- [What the task asks] Please copy out all of the source text in the data below, character for character, and leave the picture out of your answer.

- [Stored data]
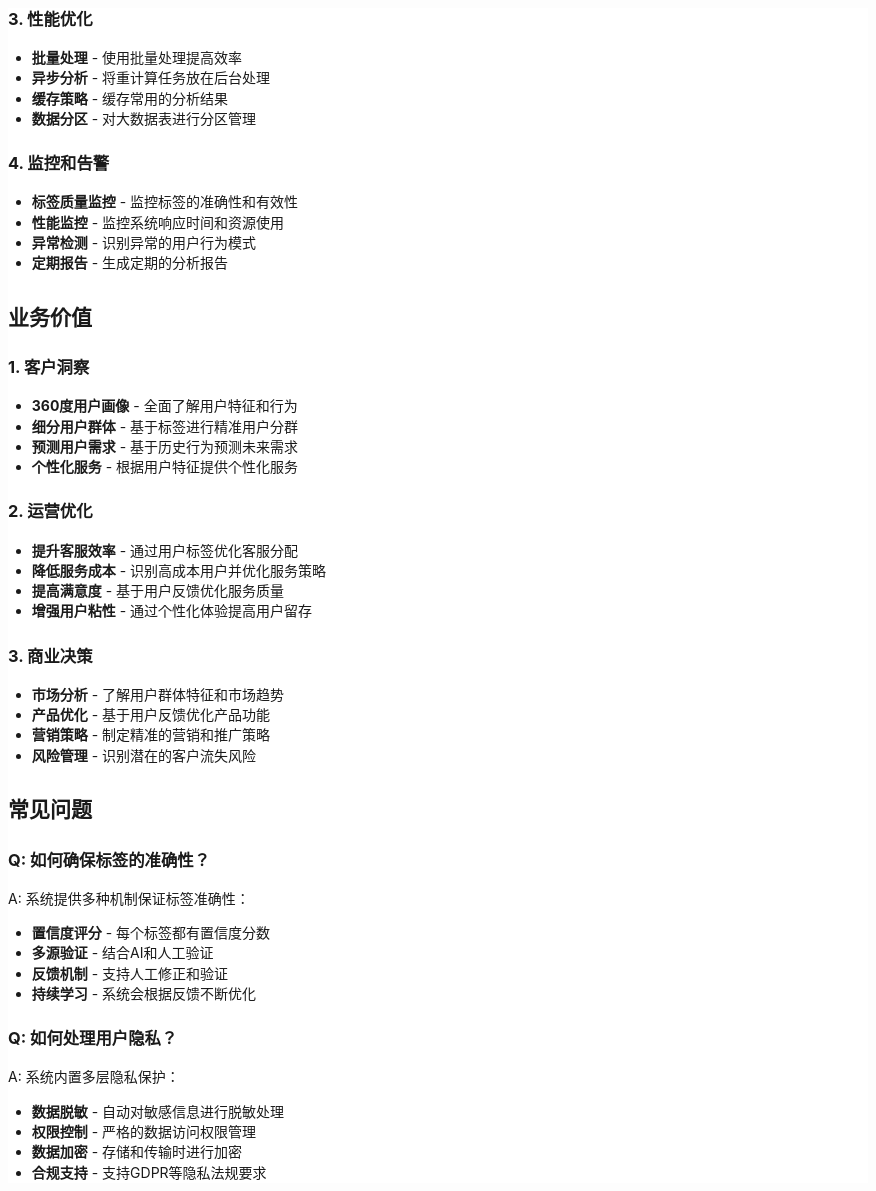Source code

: ### 3. 性能优化

- **批量处理** - 使用批量处理提高效率
- **异步分析** - 将重计算任务放在后台处理
- **缓存策略** - 缓存常用的分析结果
- **数据分区** - 对大数据表进行分区管理

### 4. 监控和告警

- **标签质量监控** - 监控标签的准确性和有效性
- **性能监控** - 监控系统响应时间和资源使用
- **异常检测** - 识别异常的用户行为模式
- **定期报告** - 生成定期的分析报告

## 业务价值

### 1. 客户洞察

- **360度用户画像** - 全面了解用户特征和行为
- **细分用户群体** - 基于标签进行精准用户分群
- **预测用户需求** - 基于历史行为预测未来需求
- **个性化服务** - 根据用户特征提供个性化服务

### 2. 运营优化

- **提升客服效率** - 通过用户标签优化客服分配
- **降低服务成本** - 识别高成本用户并优化服务策略
- **提高满意度** - 基于用户反馈优化服务质量
- **增强用户粘性** - 通过个性化体验提高用户留存

### 3. 商业决策

- **市场分析** - 了解用户群体特征和市场趋势
- **产品优化** - 基于用户反馈优化产品功能
- **营销策略** - 制定精准的营销和推广策略
- **风险管理** - 识别潜在的客户流失风险

## 常见问题

### Q: 如何确保标签的准确性？
A: 系统提供多种机制保证标签准确性：
- **置信度评分** - 每个标签都有置信度分数
- **多源验证** - 结合AI和人工验证
- **反馈机制** - 支持人工修正和验证
- **持续学习** - 系统会根据反馈不断优化

### Q: 如何处理用户隐私？
A: 系统内置多层隐私保护：
- **数据脱敏** - 自动对敏感信息进行脱敏处理
- **权限控制** - 严格的数据访问权限管理
- **数据加密** - 存储和传输时进行加密
- **合规支持** - 支持GDPR等隐私法规要求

- [Exercise response]
Source code

: ### 3. 性能优化

- **批量处理** - 使用批量处理提高效率
- **异步分析** - 将重计算任务放在后台处理
- **缓存策略** - 缓存常用的分析结果
- **数据分区** - 对大数据表进行分区管理

### 4. 监控和告警

- **标签质量监控** - 监控标签的准确性和有效性
- **性能监控** - 监控系统响应时间和资源使用
- **异常检测** - 识别异常的用户行为模式
- **定期报告** - 生成定期的分析报告

## 业务价值

### 1. 客户洞察

- **360度用户画像** - 全面了解用户特征和行为
- **细分用户群体** - 基于标签进行精准用户分群
- **预测用户需求** - 基于历史行为预测未来需求
- **个性化服务** - 根据用户特征提供个性化服务

### 2. 运营优化

- **提升客服效率** - 通过用户标签优化客服分配
- **降低服务成本** - 识别高成本用户并优化服务策略
- **提高满意度** - 基于用户反馈优化服务质量
- **增强用户粘性** - 通过个性化体验提高用户留存

### 3. 商业决策

- **市场分析** - 了解用户群体特征和市场趋势
- **产品优化** - 基于用户反馈优化产品功能
- **营销策略** - 制定精准的营销和推广策略
- **风险管理** - 识别潜在的客户流失风险

## 常见问题

### Q: 如何确保标签的准确性？
A: 系统提供多种机制保证标签准确性：
- **置信度评分** - 每个标签都有置信度分数
- **多源验证** - 结合AI和人工验证
- **反馈机制** - 支持人工修正和验证
- **持续学习** - 系统会根据反馈不断优化

### Q: 如何处理用户隐私？
A: 系统内置多层隐私保护：
- **数据脱敏** - 自动对敏感信息进行脱敏处理
- **权限控制** - 严格的数据访问权限管理
- **数据加密** - 存储和传输时进行加密
- **合规支持** - 支持GDPR等隐私法规要求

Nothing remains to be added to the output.